REQUIREMENT: Lines below containing the word "size" should be copied out.

RECORDS FOR THIS TASK:
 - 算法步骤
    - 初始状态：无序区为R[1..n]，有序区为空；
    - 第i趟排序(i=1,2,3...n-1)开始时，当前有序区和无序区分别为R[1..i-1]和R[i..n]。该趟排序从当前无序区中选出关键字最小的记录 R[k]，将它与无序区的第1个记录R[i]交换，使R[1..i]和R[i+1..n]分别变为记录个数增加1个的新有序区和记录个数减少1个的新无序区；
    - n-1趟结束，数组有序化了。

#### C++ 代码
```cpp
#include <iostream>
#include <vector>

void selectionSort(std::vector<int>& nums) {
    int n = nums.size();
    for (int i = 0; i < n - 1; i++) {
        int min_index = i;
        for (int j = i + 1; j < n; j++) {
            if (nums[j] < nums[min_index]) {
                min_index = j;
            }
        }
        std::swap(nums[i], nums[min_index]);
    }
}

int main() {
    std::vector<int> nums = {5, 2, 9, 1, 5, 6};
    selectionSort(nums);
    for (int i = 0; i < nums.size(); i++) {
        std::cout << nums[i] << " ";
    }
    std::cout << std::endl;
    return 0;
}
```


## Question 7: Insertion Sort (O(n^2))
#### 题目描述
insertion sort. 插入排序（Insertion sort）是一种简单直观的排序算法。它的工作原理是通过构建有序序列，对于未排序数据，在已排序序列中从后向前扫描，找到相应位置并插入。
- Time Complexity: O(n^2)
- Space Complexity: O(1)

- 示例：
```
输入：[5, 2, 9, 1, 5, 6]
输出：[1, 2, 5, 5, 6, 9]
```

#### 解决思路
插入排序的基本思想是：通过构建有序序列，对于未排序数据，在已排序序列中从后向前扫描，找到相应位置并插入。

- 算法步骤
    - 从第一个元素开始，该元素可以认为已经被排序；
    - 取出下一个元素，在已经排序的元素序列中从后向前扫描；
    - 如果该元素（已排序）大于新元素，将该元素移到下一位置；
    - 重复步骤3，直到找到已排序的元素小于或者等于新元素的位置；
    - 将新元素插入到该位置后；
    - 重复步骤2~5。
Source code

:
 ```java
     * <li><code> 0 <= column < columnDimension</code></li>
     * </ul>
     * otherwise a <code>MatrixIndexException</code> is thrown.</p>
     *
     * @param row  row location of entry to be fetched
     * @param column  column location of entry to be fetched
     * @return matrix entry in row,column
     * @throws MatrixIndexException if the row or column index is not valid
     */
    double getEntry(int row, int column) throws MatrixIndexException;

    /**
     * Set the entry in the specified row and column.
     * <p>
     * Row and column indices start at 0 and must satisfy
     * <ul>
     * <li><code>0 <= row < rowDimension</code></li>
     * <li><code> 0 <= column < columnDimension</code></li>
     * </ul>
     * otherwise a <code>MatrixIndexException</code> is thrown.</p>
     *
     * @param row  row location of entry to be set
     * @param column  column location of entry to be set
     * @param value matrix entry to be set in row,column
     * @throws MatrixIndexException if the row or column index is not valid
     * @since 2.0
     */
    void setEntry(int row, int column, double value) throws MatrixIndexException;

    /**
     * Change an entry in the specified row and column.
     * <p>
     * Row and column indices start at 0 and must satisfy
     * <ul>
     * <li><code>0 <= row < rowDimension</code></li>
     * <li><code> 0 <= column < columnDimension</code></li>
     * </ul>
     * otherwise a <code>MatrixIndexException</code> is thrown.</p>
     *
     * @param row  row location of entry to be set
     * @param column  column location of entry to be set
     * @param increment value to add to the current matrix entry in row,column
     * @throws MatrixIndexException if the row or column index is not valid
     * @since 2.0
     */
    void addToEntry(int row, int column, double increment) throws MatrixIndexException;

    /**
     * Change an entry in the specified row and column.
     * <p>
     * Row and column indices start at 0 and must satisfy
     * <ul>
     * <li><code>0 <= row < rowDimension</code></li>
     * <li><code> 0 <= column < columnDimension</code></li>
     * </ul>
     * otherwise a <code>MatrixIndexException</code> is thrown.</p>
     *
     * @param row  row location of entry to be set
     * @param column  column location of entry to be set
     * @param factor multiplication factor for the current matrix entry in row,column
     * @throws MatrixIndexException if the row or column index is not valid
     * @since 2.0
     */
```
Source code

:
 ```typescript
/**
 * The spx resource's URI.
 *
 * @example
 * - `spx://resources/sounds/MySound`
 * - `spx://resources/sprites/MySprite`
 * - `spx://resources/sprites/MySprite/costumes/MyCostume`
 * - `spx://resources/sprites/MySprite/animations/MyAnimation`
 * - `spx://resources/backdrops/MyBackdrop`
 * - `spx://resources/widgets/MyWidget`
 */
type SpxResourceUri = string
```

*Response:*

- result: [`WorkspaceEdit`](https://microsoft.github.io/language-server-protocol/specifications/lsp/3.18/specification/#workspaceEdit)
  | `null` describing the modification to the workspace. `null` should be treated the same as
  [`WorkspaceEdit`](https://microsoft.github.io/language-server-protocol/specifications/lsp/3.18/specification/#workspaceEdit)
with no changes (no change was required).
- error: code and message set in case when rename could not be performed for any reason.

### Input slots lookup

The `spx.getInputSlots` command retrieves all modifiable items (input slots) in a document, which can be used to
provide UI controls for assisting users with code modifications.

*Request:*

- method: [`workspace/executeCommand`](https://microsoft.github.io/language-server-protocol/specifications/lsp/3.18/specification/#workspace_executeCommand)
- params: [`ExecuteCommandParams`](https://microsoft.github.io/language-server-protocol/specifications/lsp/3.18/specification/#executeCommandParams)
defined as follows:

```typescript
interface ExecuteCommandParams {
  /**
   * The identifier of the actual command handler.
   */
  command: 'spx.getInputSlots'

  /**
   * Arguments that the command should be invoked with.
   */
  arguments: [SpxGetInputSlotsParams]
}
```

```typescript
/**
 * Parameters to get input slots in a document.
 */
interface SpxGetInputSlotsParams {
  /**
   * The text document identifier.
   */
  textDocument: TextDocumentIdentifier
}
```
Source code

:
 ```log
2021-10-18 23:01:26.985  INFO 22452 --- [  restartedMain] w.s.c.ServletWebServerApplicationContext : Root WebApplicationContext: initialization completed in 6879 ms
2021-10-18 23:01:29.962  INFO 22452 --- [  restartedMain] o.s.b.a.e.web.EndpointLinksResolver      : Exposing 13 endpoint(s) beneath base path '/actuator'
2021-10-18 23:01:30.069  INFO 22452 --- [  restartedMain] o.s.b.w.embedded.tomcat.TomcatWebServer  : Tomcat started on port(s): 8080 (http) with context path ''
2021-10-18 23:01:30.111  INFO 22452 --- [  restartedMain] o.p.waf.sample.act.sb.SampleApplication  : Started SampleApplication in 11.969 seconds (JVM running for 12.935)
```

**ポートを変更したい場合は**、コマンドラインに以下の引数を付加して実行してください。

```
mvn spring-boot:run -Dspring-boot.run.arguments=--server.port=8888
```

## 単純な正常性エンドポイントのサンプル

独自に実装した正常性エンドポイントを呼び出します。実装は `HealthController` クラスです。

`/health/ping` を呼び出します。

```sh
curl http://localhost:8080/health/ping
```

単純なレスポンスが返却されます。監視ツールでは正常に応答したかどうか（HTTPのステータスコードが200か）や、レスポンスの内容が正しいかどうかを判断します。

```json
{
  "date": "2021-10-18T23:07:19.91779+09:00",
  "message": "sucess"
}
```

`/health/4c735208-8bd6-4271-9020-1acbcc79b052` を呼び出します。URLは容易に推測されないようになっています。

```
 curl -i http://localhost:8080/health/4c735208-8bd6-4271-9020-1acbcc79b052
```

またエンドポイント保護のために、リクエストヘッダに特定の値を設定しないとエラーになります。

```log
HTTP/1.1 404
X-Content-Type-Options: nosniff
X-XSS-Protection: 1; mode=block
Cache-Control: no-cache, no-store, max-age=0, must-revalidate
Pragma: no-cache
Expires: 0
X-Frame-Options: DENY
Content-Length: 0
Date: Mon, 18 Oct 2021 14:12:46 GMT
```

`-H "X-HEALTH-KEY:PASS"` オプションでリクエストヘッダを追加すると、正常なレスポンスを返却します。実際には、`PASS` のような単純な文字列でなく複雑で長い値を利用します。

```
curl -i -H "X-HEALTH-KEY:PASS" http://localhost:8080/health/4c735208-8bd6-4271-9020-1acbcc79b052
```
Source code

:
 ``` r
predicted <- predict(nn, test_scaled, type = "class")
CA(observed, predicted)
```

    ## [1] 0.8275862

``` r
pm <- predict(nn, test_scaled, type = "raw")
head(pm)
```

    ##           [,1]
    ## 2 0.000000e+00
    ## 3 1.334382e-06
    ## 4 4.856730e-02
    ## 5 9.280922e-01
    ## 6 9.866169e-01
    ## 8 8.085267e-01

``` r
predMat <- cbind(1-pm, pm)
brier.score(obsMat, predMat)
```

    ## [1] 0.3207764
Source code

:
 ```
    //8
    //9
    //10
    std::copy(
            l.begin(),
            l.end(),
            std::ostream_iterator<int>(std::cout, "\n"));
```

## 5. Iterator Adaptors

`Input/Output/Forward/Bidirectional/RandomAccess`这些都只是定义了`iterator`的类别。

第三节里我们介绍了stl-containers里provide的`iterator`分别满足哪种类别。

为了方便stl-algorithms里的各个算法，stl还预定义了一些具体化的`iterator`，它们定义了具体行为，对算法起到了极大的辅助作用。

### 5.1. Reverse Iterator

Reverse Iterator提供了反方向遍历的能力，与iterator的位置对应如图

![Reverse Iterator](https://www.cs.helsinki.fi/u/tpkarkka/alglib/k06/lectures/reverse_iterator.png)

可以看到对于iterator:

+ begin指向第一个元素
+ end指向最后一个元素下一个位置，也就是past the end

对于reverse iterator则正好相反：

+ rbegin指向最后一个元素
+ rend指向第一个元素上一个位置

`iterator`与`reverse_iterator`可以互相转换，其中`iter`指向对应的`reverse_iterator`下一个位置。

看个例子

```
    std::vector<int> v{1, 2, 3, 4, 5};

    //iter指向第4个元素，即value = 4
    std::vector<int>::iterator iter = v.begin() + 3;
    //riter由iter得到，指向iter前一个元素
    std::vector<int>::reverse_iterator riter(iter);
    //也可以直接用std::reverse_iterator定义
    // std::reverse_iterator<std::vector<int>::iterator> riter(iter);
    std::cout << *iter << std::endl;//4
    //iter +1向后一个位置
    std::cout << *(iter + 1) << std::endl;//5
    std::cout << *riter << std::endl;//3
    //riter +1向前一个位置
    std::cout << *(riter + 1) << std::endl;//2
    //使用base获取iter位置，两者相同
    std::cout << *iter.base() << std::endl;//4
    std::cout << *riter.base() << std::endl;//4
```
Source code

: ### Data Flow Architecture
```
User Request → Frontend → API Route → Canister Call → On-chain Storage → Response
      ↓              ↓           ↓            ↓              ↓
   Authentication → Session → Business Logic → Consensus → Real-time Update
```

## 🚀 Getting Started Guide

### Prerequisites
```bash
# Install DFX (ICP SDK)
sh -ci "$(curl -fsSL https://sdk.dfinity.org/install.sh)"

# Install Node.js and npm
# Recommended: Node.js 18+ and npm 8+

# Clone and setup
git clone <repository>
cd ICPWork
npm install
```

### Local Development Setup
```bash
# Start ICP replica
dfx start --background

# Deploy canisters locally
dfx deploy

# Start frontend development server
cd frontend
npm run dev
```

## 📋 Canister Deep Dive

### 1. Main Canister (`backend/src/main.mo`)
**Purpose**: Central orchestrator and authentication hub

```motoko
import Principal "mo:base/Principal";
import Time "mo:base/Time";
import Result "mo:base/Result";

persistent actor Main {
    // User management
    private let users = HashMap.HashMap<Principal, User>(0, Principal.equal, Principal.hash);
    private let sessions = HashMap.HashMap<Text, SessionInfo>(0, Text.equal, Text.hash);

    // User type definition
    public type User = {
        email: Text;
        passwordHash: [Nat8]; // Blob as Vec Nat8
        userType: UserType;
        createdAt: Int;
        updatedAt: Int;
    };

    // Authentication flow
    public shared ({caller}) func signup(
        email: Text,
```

RESULT BELOW:
    int n = nums.size();
    for (int i = 0; i < nums.size(); i++) {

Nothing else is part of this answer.